Sydney Sweeney on SNL, Madame Web and Euphoria season 3

The reactions to her other big release this year, Madame Web – the disastrous, panned Spider-Man spin-off that even Sweeney poked fun at on SNL – are harder to spin into something positive, but when I ask whether the merciless reviews and cruel memes upset her, Sweeney is detached. “The movie is such a large movie with so many people involved,” she says. “I was just hired as an actor and happy to bring to life a character that my little cousins are excited about. There’s no outcome I can control on a film like that, especially when I’m not a producer. You sign up for whatever happens and you take the ride.”

Did she have any sense while making the film that something was off? “No, I mean, there’s definitely a different formula when you’re making a film like that, that was very different from what I’m used to,” she says. Madame Web’s lead, Dakota Johnson, has said that she is unlikely to make anything like it again, but Sweeney, whose character Julia Carpenter is set up as a future Spider-Woman, is more diplomatic. “I think that if the story is right and you have the right team, I would love to.”

Sweeney is frank about the career opportunities that saying yes to a big franchise has given her, even if the film didn’t turn out as she might have hoped. “To me that film was a building block, it’s what allowed me to build a relationship with Sony. Without doing Madame Web I wouldn’t have a relationship with the decision-makers over there,” she says. “Everything in my career I do not just for that story, but strategic business decisions. Because I did that, I was able to sell Anyone But You. I was able to get Barbarella.”

When Sweeney and I met 18 months ago, at a pottery cafe in the suburbs of south Boston, we spoke about her body, and the strange sense of ownership that strangers seemed to claim over it. “My body doesn’t define who I am,” she told me.
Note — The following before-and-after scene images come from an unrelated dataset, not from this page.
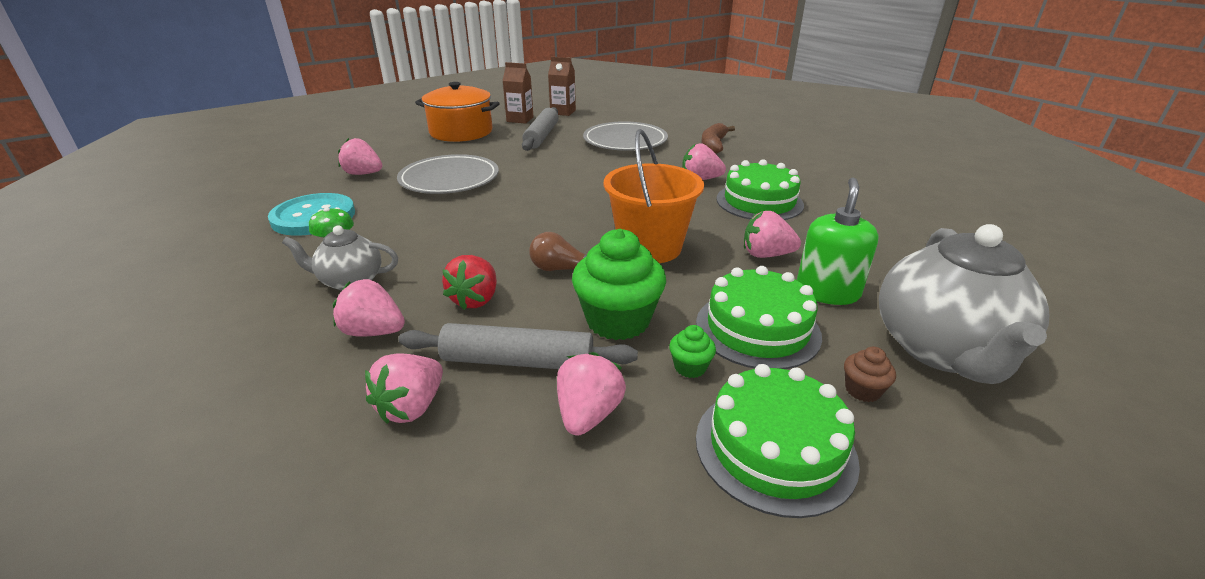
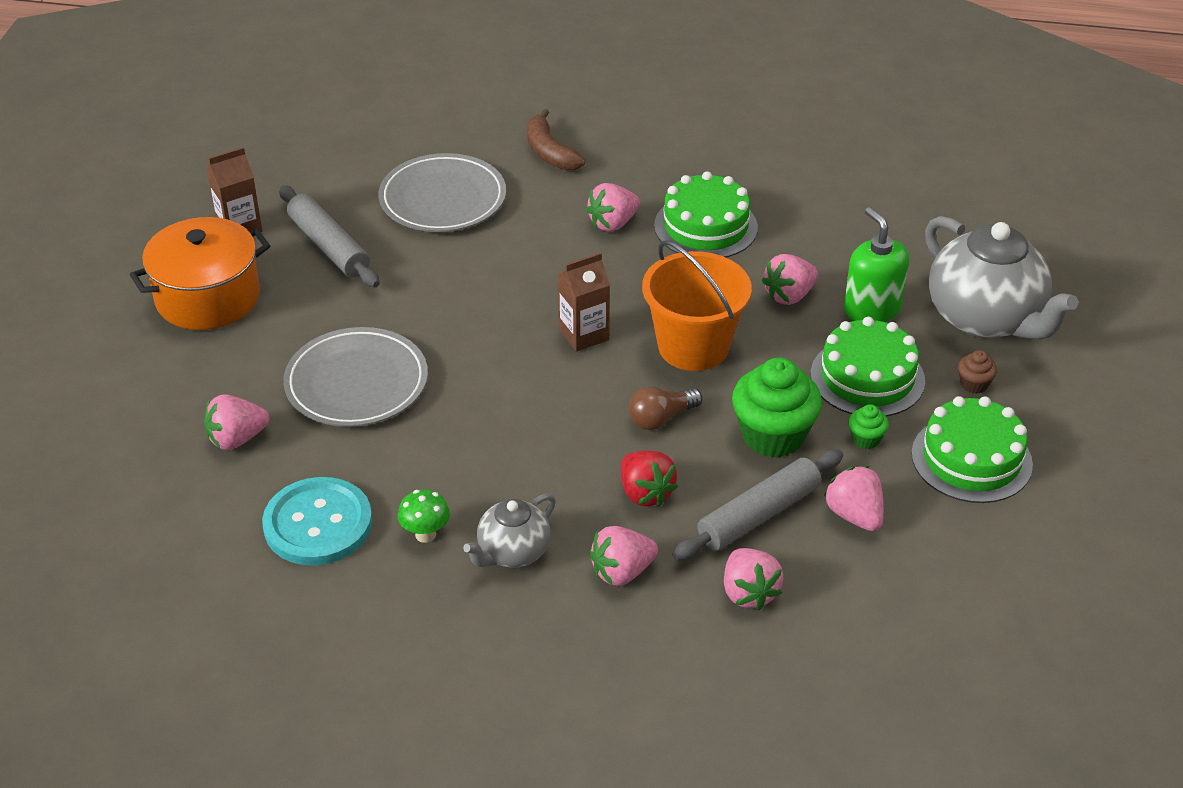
camera: 45 degrees left, 10 degrees up
(563, 112) = (269, 179): brown carton -> brown carton (583, 335)

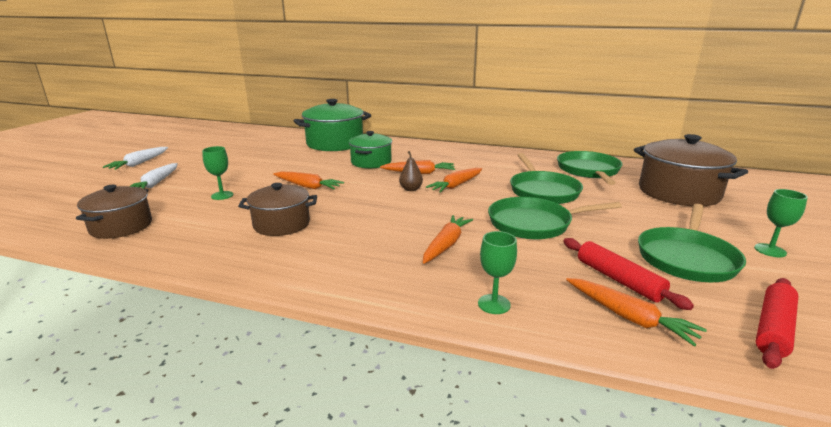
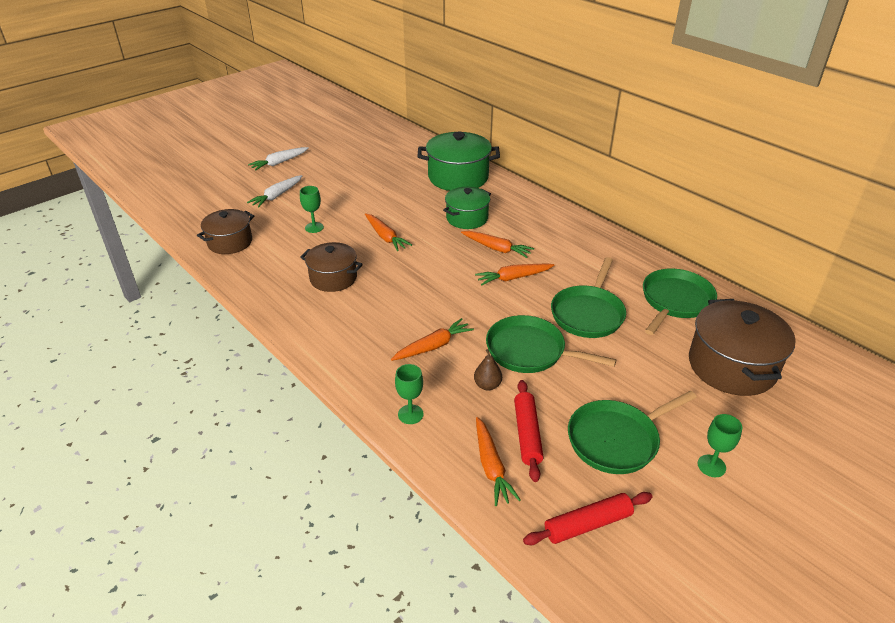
camera: 30 degrees right, 15 degrees up
(411, 189) = (467, 269): brown pear -> brown pear (487, 385)

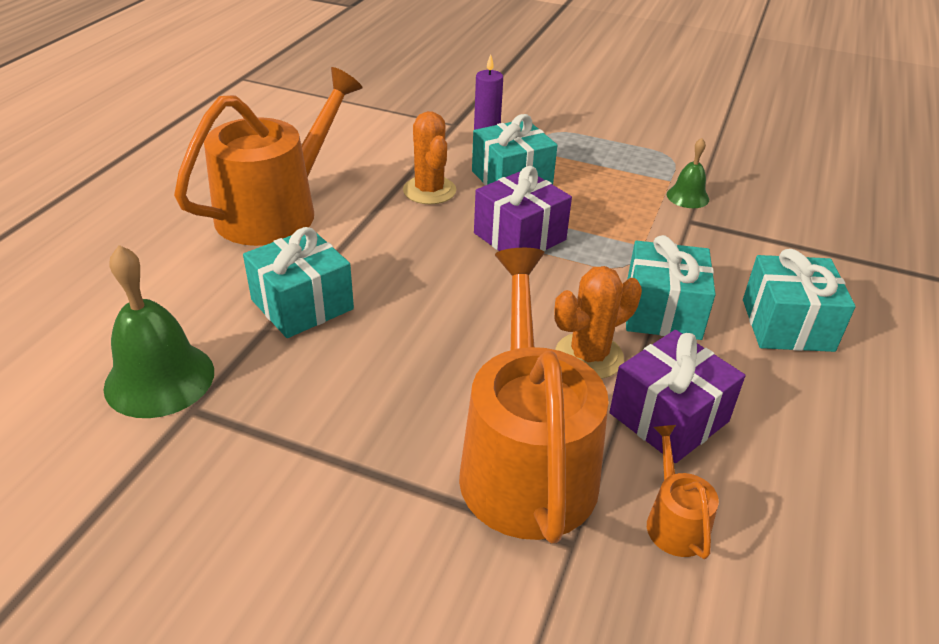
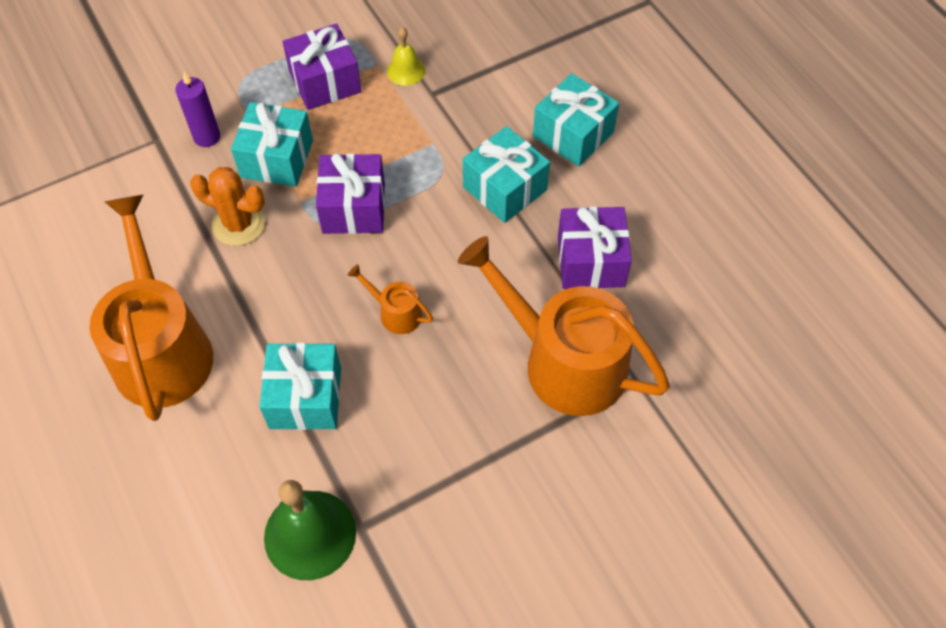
camera: 50 degrees left, 20 degrees up
(589, 356) = (508, 262): orange cactus -> none
(613, 166) = (325, 82): none -> purple gift
(674, 521) = (660, 320): orange watering can -> orange watering can (396, 313)
(687, 196) = (405, 70): green bell -> yellow bell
I thought about that line during the maddeningly stupid discourse (first on Twitter, then from right-leaning publications courting controversy clicks) about whether her breasts on Saturday Night Live were intended as product placement for ‘the end of woke’. During various sketches, Sweeney riffed on cruel readings of her on social media and on her characters, from a heavily tipped Hooters waitress to a doe-eyed cheerleader in love with, not one of TikTok’s ‘golden retriever boyfriends’, but an actual golden retriever.

Sweeney wanted to use SNL to laugh at what people said about her, joking during her opening monologue that the five-year business plan she presented to her parents to get into acting had a back-up plan: ‘show boobs’. The joke she was making – that her boobs have always been in the background of her master plan – seems by the online reactions to have been lost on much of the audience. As she says, laughing: “There’s so many people out there who are like, ‘Oh, she’s famous because she showed her boobs.”